** Opening The data block **

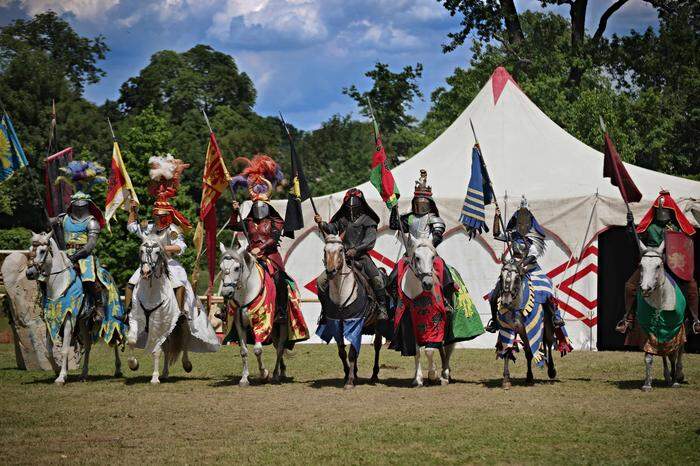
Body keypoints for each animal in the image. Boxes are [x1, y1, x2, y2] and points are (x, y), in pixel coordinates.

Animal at [25, 231, 121, 384]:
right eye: (29, 249)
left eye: (42, 251)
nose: (29, 273)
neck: (59, 285)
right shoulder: (50, 322)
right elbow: (48, 351)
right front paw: (56, 370)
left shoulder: (69, 319)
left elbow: (64, 349)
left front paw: (61, 376)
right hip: (83, 322)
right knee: (87, 344)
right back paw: (84, 373)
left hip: (111, 317)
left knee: (115, 339)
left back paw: (118, 369)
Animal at [126, 235, 190, 384]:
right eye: (142, 250)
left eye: (157, 252)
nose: (145, 272)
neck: (151, 292)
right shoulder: (135, 319)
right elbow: (131, 340)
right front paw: (133, 364)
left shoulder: (159, 324)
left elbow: (156, 350)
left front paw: (154, 377)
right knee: (167, 347)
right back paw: (165, 373)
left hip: (180, 322)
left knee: (184, 340)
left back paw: (186, 364)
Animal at [217, 242, 286, 388]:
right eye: (221, 268)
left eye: (237, 268)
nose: (226, 293)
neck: (246, 292)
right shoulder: (240, 325)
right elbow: (243, 351)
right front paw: (244, 378)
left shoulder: (262, 322)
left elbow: (258, 350)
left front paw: (264, 374)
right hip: (273, 331)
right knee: (278, 346)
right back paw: (282, 371)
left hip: (281, 326)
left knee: (280, 348)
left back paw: (276, 375)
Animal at [394, 237, 454, 386]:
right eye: (417, 257)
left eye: (433, 257)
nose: (428, 283)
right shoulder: (411, 325)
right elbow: (417, 351)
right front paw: (418, 378)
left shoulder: (435, 323)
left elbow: (429, 350)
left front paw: (433, 373)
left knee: (448, 347)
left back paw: (445, 374)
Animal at [640, 242, 684, 392]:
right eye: (640, 265)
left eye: (658, 266)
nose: (645, 289)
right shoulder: (650, 330)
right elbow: (649, 356)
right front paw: (647, 384)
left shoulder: (675, 328)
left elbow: (674, 353)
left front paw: (676, 381)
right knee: (665, 353)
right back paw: (668, 376)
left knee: (679, 351)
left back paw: (678, 375)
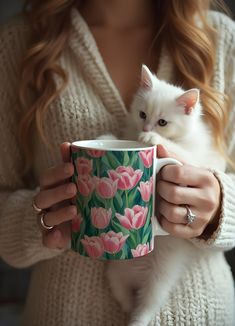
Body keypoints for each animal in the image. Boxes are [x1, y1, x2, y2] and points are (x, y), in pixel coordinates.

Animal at [103, 65, 226, 324]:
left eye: (162, 122)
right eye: (142, 115)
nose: (146, 129)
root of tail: (137, 275)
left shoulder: (194, 161)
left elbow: (178, 151)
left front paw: (153, 139)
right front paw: (105, 139)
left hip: (161, 278)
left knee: (148, 305)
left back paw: (137, 319)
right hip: (115, 272)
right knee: (124, 295)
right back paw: (128, 309)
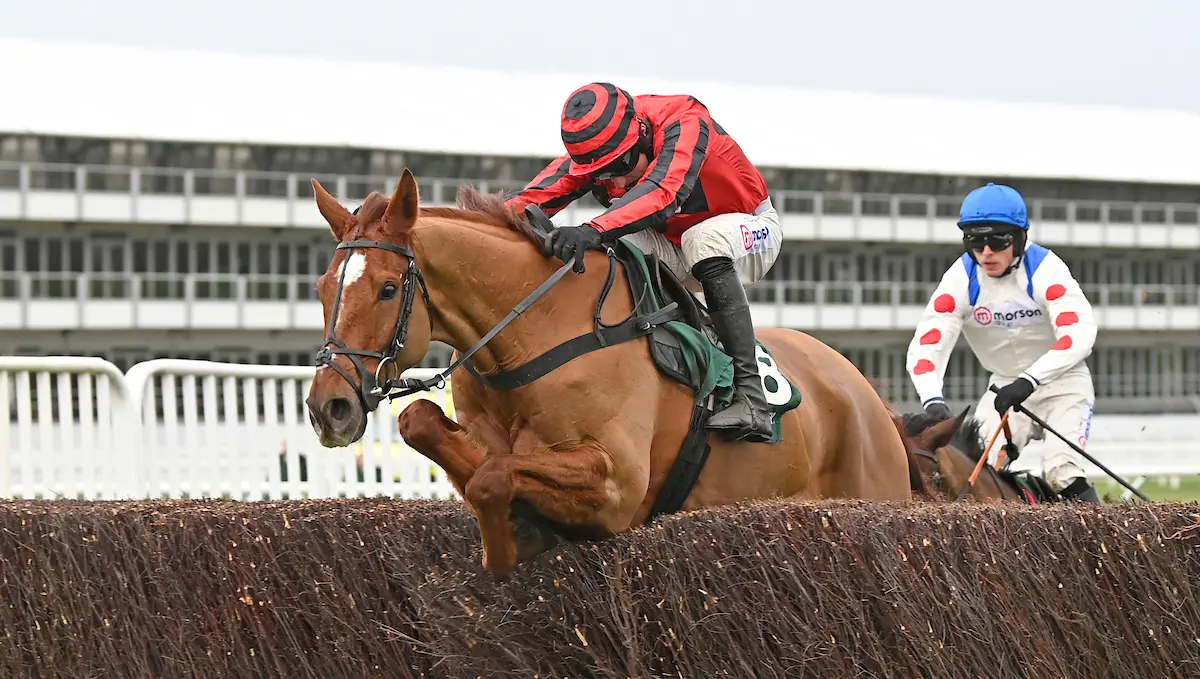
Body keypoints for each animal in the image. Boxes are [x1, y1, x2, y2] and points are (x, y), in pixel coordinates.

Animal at [304, 169, 928, 577]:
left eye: (388, 289)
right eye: (323, 287)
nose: (329, 407)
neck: (535, 331)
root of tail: (867, 394)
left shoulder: (616, 486)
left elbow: (492, 477)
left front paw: (512, 542)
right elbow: (423, 423)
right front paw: (516, 535)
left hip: (873, 492)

** Closing The data block **

Begin at the first line of the data above and repeat each line exactly, stopping after the line containing "left eye: (237, 268)". Omit the pictures.

Body keypoints for each animal in the image. Boxes are [x1, y1, x2, y2] and points are (x, y), in pixel coordinates.

Animal at [25, 231, 121, 384]:
right eye: (29, 249)
left eye: (42, 251)
nose: (29, 273)
neck: (59, 285)
right shoulder: (50, 322)
right elbow: (48, 351)
right front paw: (56, 370)
left shoulder: (69, 319)
left elbow: (64, 349)
left front paw: (61, 376)
right hip: (83, 322)
right knee: (87, 344)
right back paw: (84, 373)
left hip: (111, 317)
left knee: (115, 339)
left back paw: (118, 369)
Animal at [126, 235, 190, 384]:
right eye: (142, 250)
left eye: (157, 252)
nose: (145, 272)
neck: (151, 292)
right shoulder: (135, 319)
right elbow: (131, 340)
right front paw: (133, 364)
left shoulder: (159, 324)
left elbow: (156, 350)
left front paw: (154, 377)
right knee: (167, 347)
right back paw: (165, 373)
left hip: (180, 322)
left knee: (184, 340)
left back paw: (186, 364)
Animal at [217, 242, 286, 388]:
right eye: (221, 268)
left eye: (237, 268)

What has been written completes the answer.